What is required:
Carry on the piece about training special education teachers in District 916, writing on from its last sentence.

Text:
------------------------------------
The setting is different, and so is Beaudette. During 2014–15, she completed the first half of a two-year U of M master’s degree program in special education that is preparing her for teacher licensure in EBD. But she doesn’t drive to the U—the U comes to District 916.

Reflecting on the decision to enter the master’s program, Beaudette says at first she wasn’t sure. It was a big commitment in a year of big changes. But she decided to go for it and is glad she did. She credits Gahie, whose background is in social work as well as special education, with welcoming her ideas and her program faculty into the classroom.

She credits the University program with helping her to build her skills and gain the knowledge and confidence to become a teacher.

“The intense coaching and supervision, the opportunity for classroom teaching and getting involved in such areas as due process and intervention plans—every single day—make the format of this program ideal,” says Beaudette.

A call for help

Minnesota’s teacher shortage in special education is serious and growing, and Megan McAllister knows it firsthand. She is the staffing coordinator for District 916, which serves 12 member districts from Stillwater and Forest Lake to Fridley and Cottage Grove. It is one of Minnesota’s three such districts dedicated to providing highly specialized educational programs and services to students, families, and school districts in a cost-effective way.
------------------------------------
Record list:
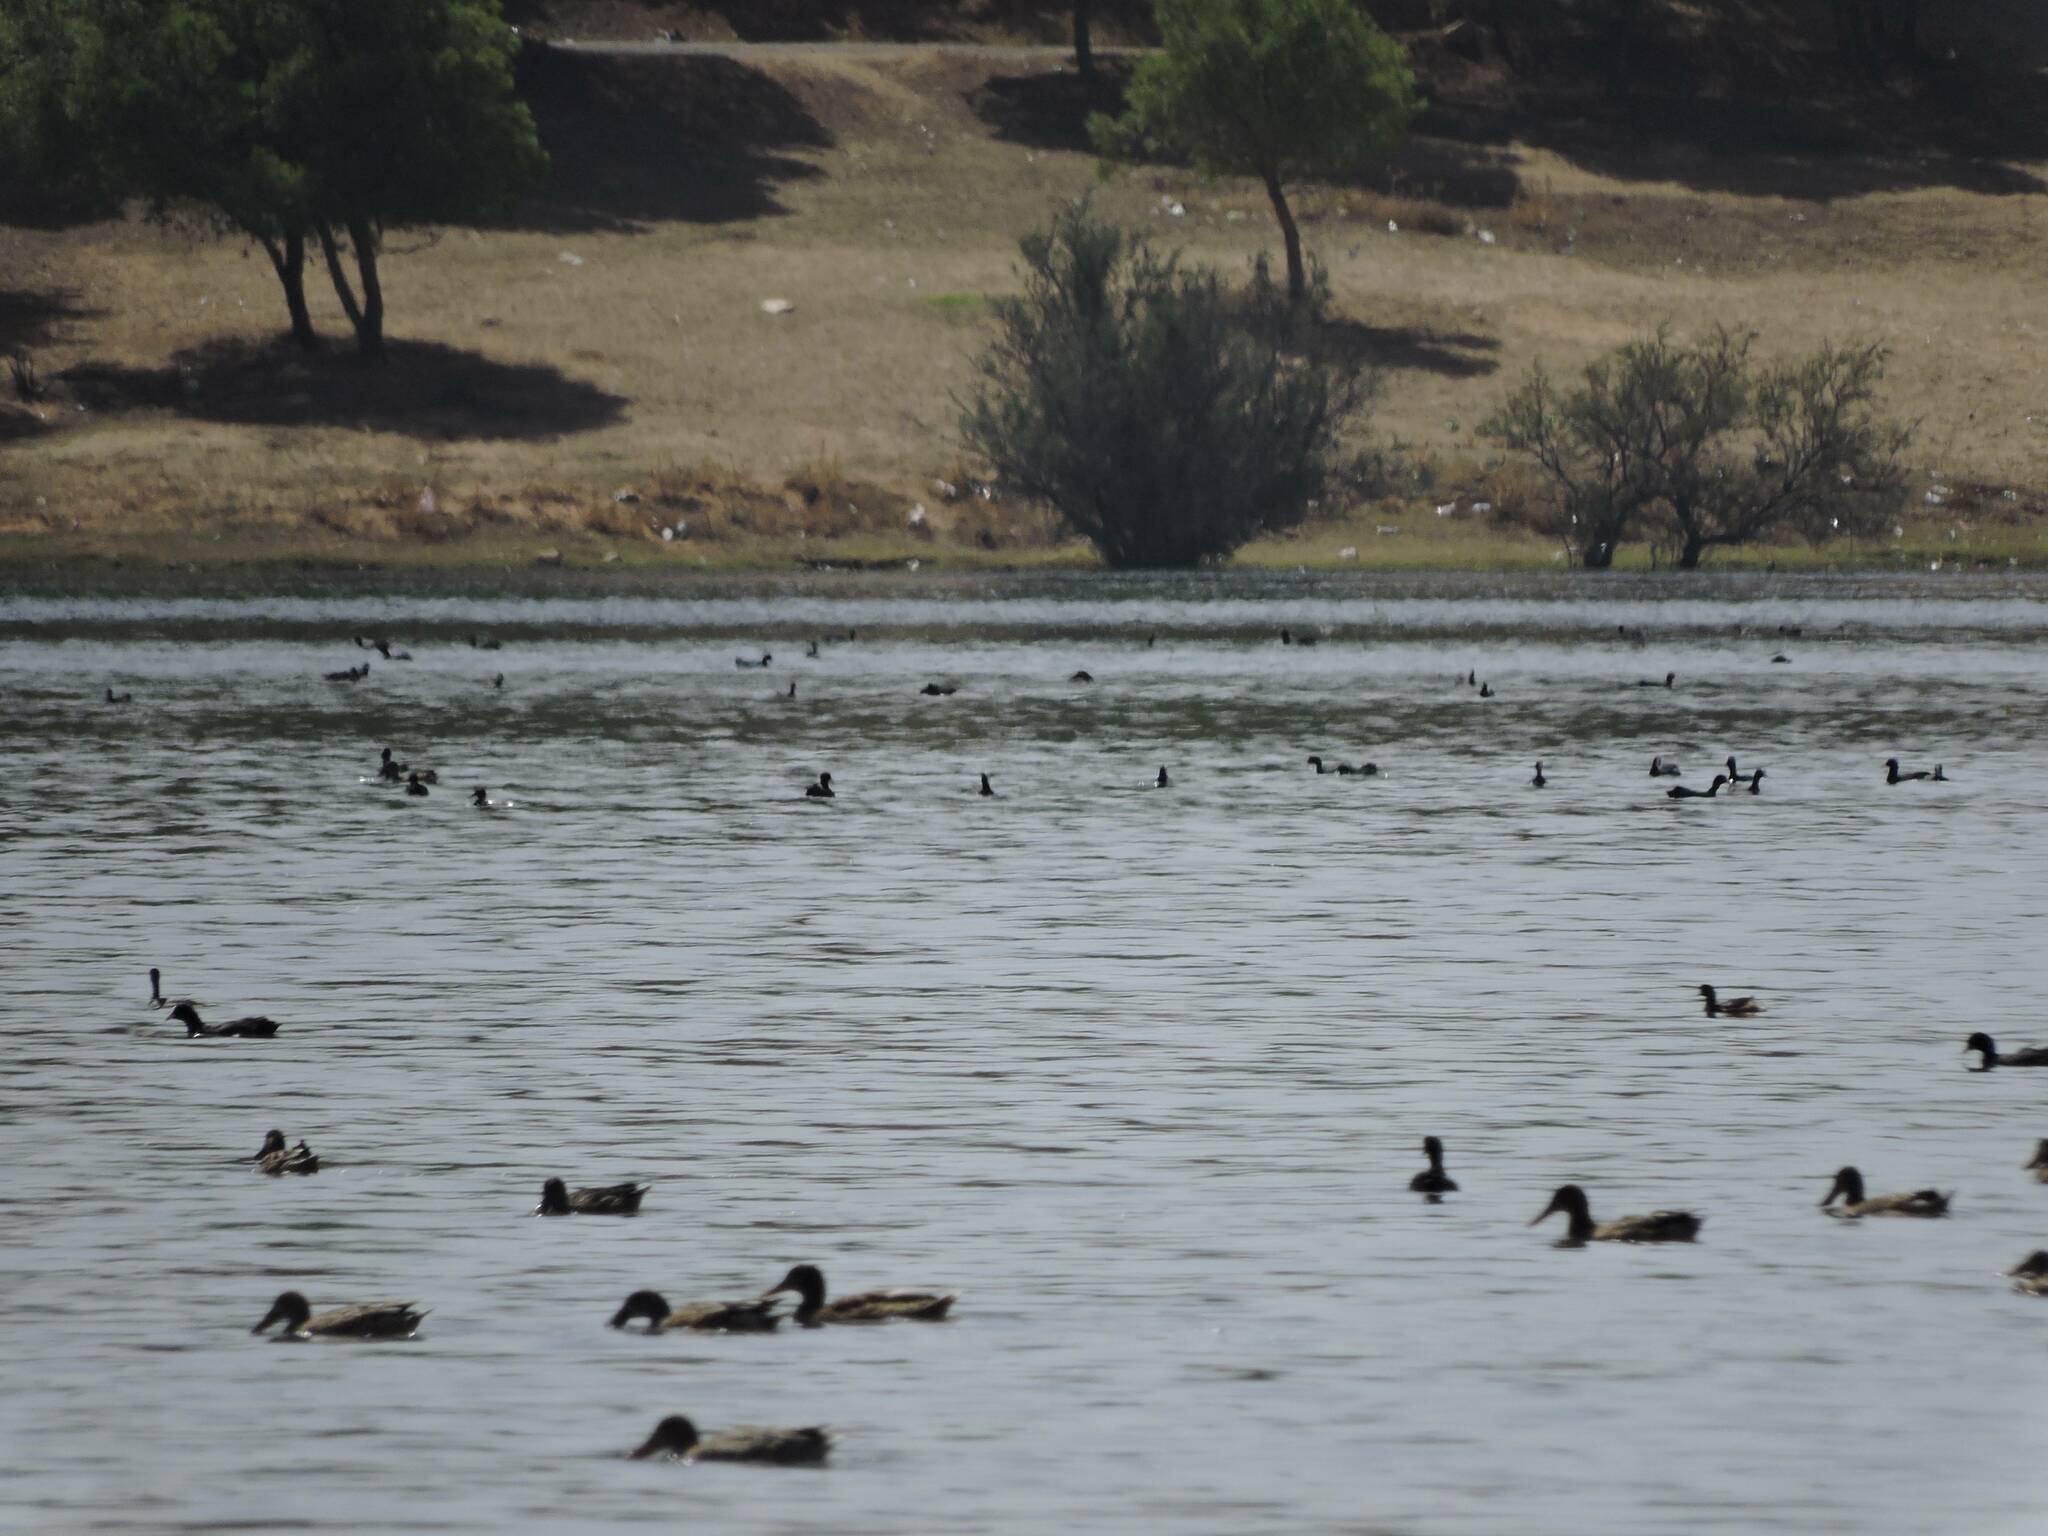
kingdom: Animalia
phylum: Chordata
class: Aves
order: Gruiformes
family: Rallidae
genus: Fulica
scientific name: Fulica atra
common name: Eurasian coot
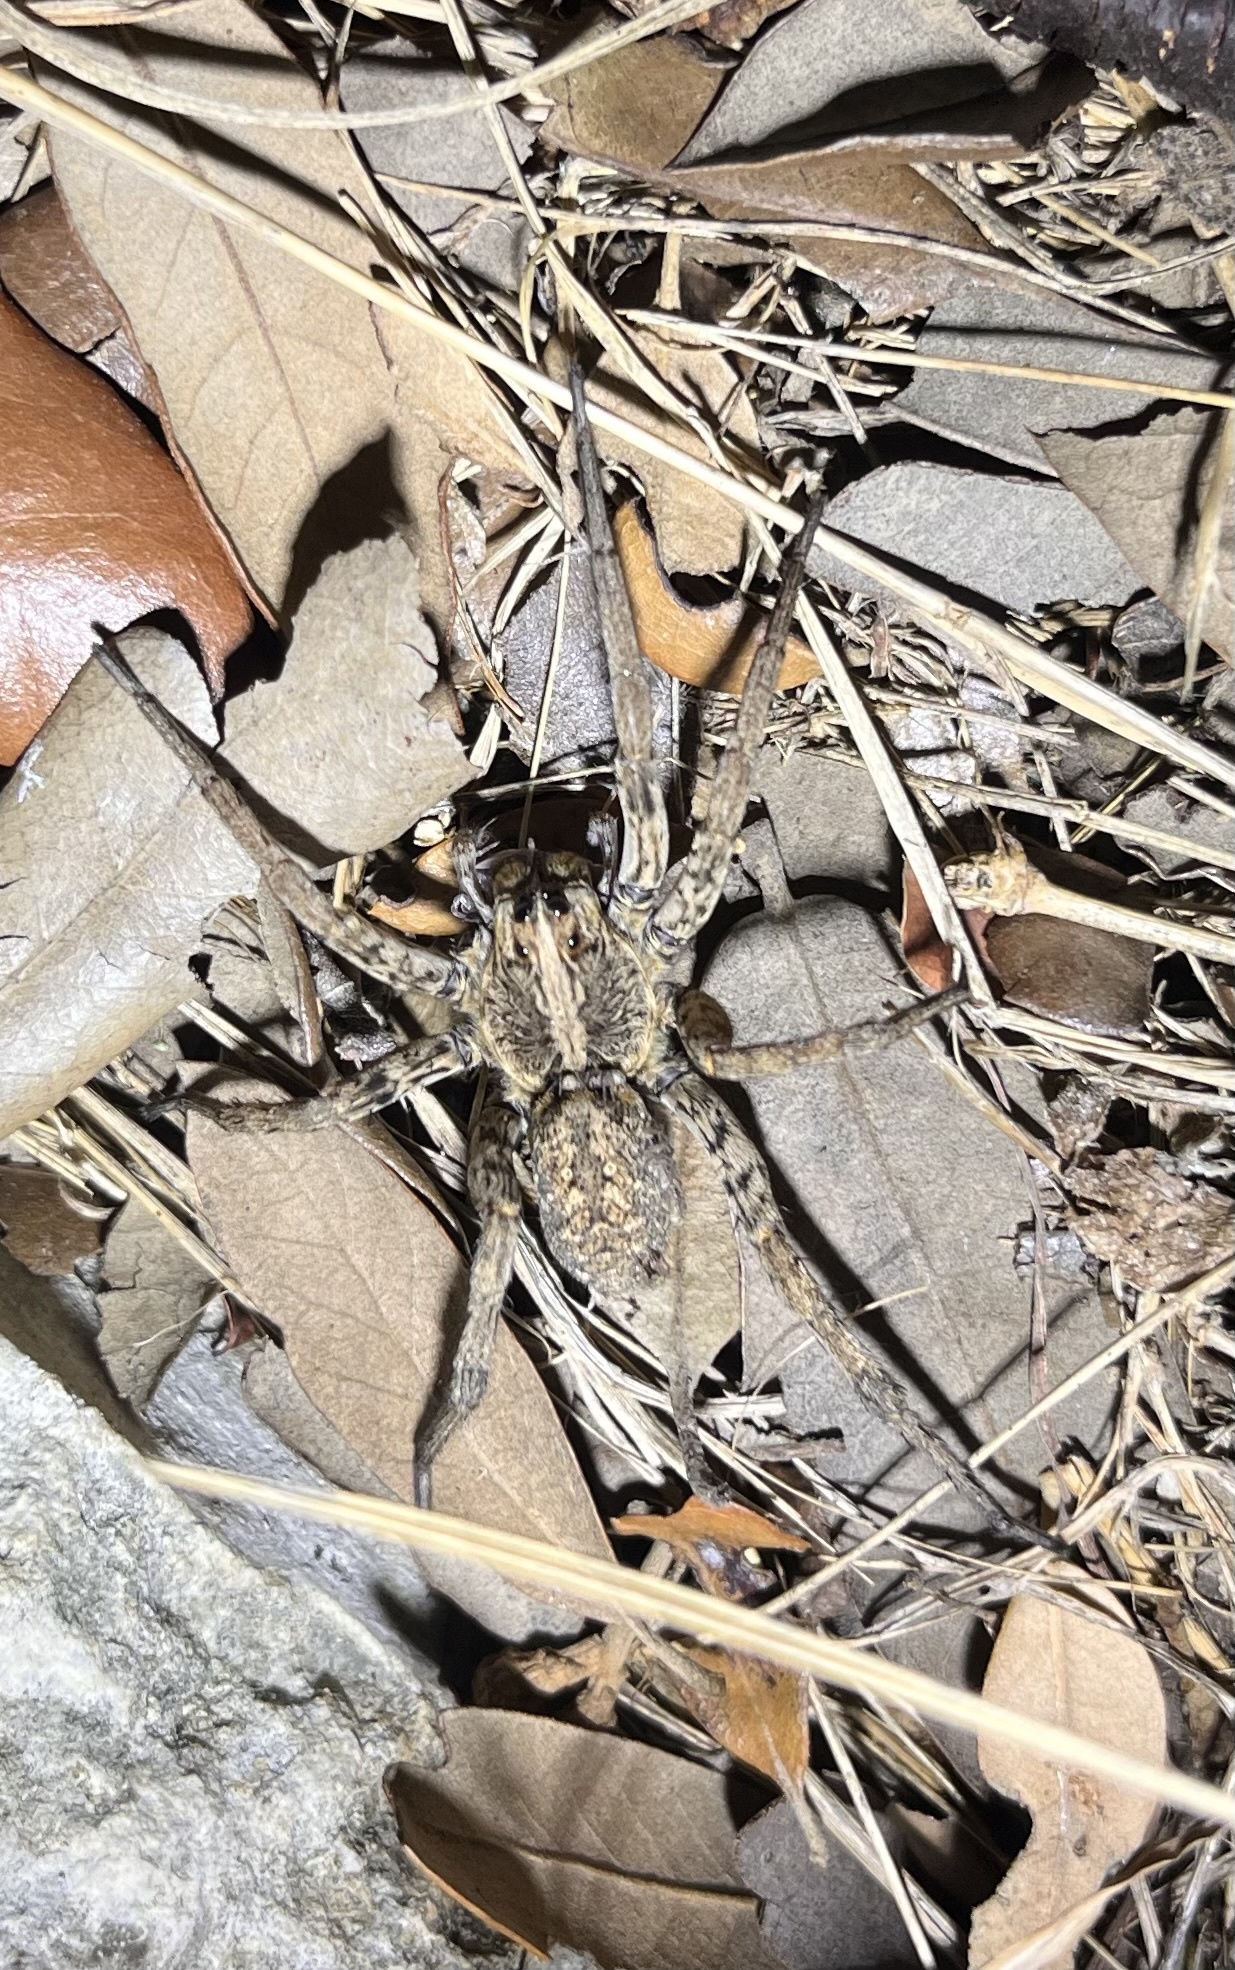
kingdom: Animalia
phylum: Arthropoda
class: Arachnida
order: Araneae
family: Lycosidae
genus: Hogna
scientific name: Hogna antelucana
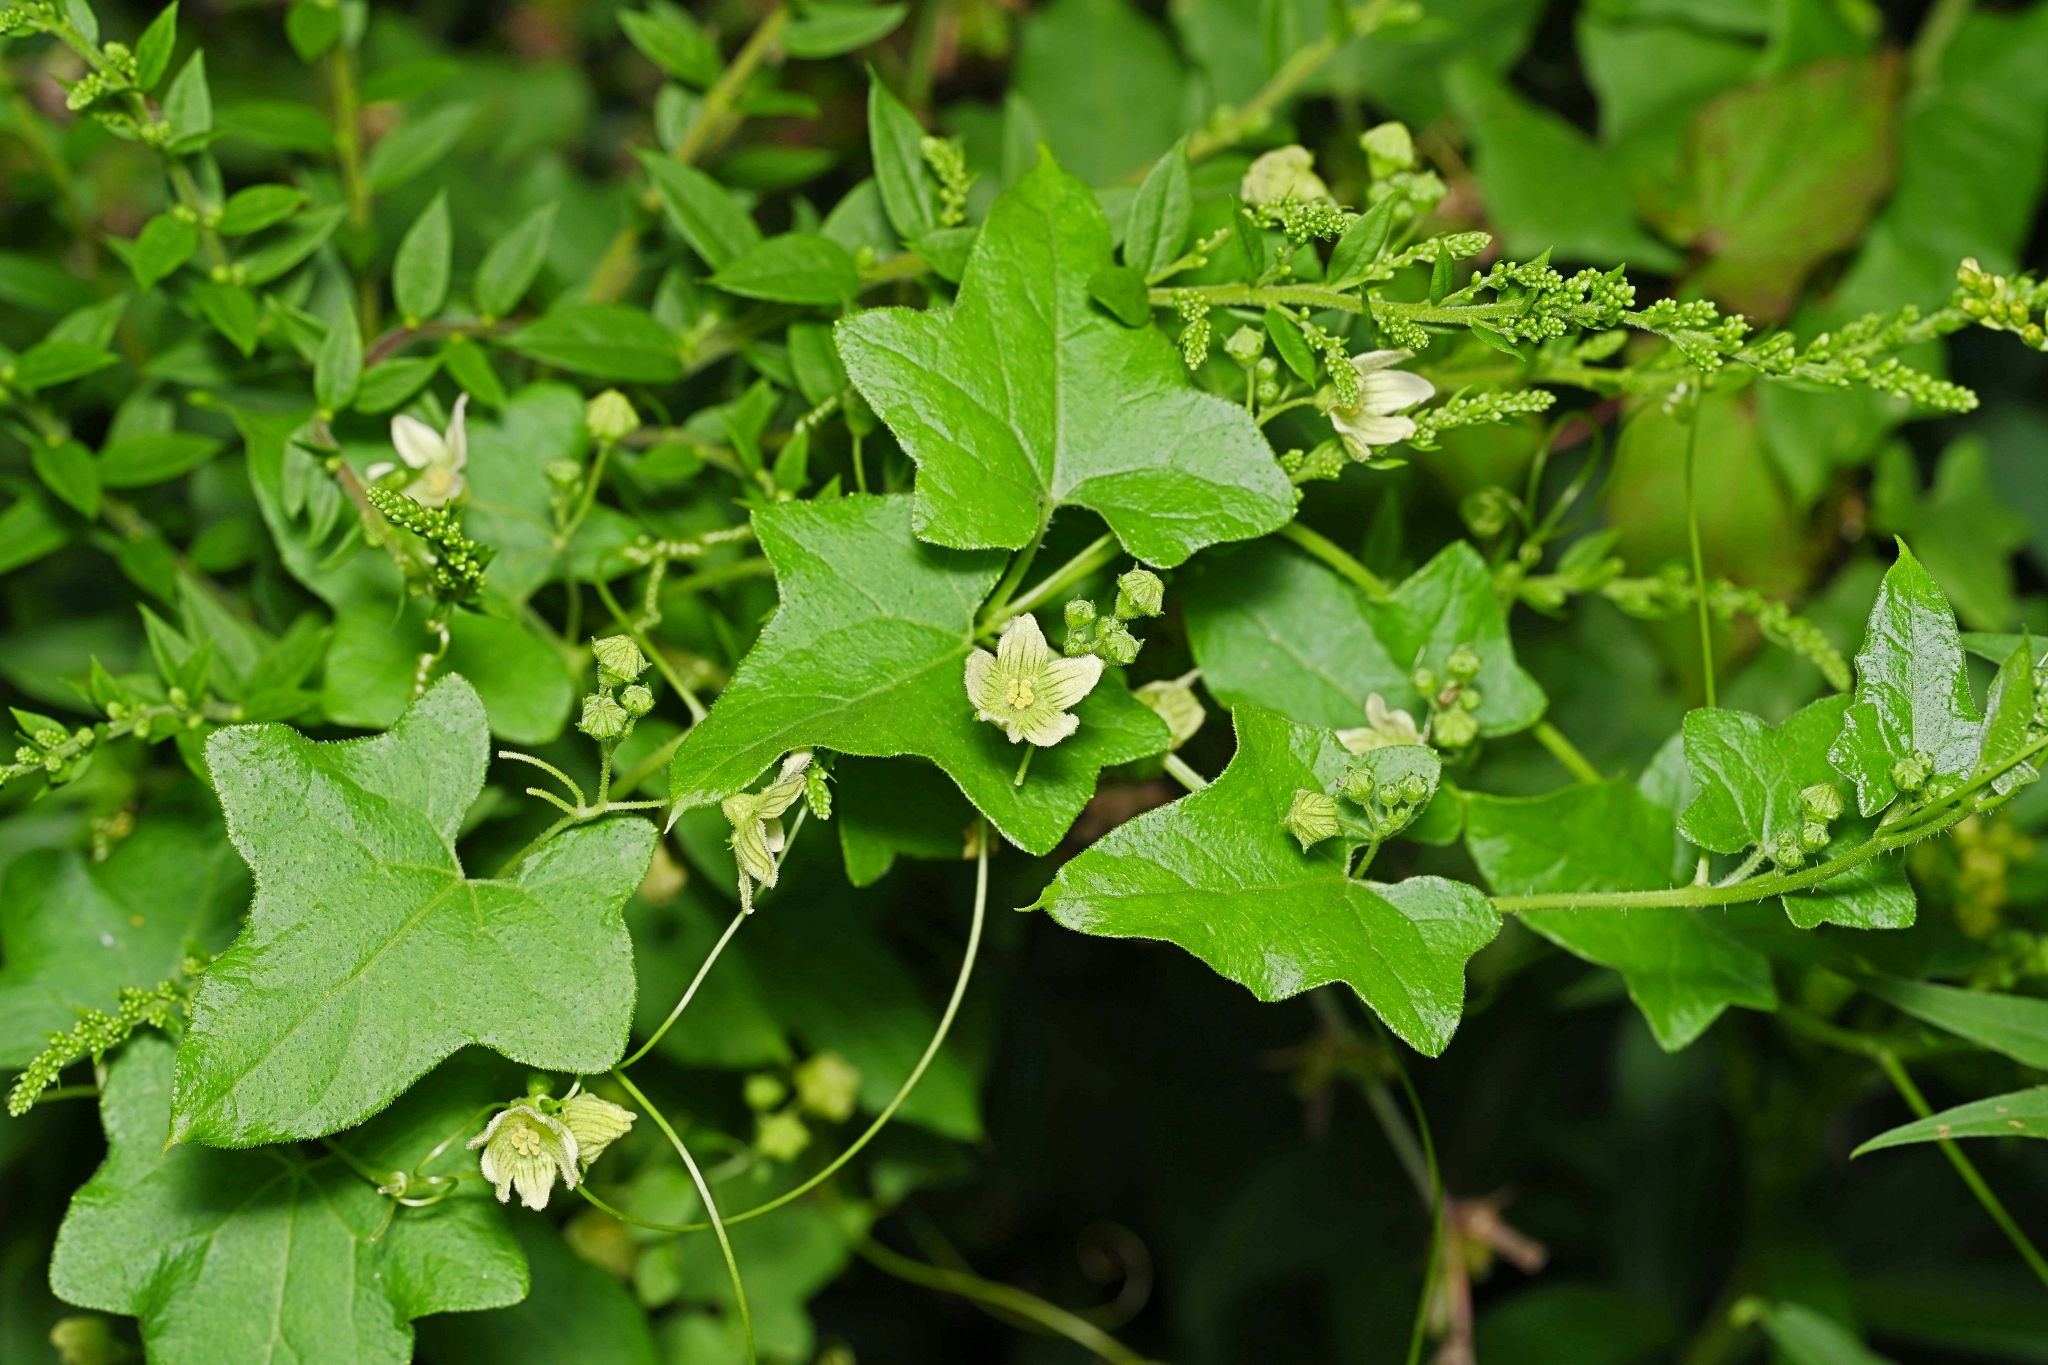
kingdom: Plantae
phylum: Tracheophyta
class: Magnoliopsida
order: Cucurbitales
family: Cucurbitaceae
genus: Bryonia
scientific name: Bryonia dioica
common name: White bryony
------------------------------------
Answer for the task:
Last year, for example, District 916 served 400 students with EBD and ASD referred by their home school districts. The number of students who need special education services has been growing so rapidly that 916 was able to make a clear case for building Karner Blue, designed specifically for that purpose.

Building schools is hard but staffing them is even harder. In 2013, McAllister didn’t know how the district could keep up with its EBD staffing needs. One bright spot was the high quality of its educational assistants, like Brittany Beaudette, who loved their jobs and excelled. But it was almost impossible for them to go back to school to get the degree and licensure they needed to advance into the teaching profession, and doing so would take them out of their valued positions.

Then McAllister got the name of educational psychology professor Jennifer McComas at the U.

“I called her and basically said, ‘Help! Can you help us?’” McAllister says. Was there any way the U could bring its master’s program in emotional and behavioral disorders to the district so educational assistants could get licensure while staying in their jobs?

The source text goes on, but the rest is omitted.